[Saved entries]
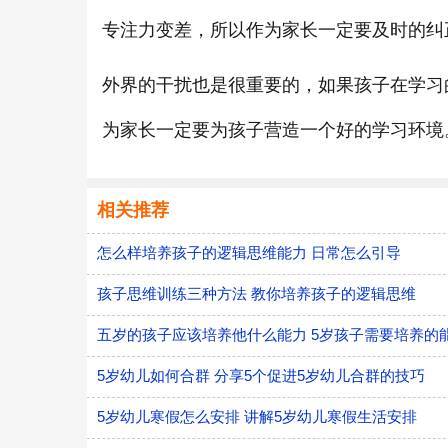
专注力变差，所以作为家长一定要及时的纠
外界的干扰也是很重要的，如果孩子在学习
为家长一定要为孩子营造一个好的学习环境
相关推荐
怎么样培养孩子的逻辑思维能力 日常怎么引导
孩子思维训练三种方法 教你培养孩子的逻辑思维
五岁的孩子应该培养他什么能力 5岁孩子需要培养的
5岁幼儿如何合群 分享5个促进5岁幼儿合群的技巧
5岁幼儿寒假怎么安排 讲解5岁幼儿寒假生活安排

_What to work on:_ Return each of the lines exactly as they appear above, with no images.

_Response to this exercise:_
专注力变差，所以作为家长一定要及时的纠
外界的干扰也是很重要的，如果孩子在学习
为家长一定要为孩子营造一个好的学习环境
相关推荐
怎么样培养孩子的逻辑思维能力 日常怎么引导
孩子思维训练三种方法 教你培养孩子的逻辑思维
五岁的孩子应该培养他什么能力 5岁孩子需要培养的
5岁幼儿如何合群 分享5个促进5岁幼儿合群的技巧
5岁幼儿寒假怎么安排 讲解5岁幼儿寒假生活安排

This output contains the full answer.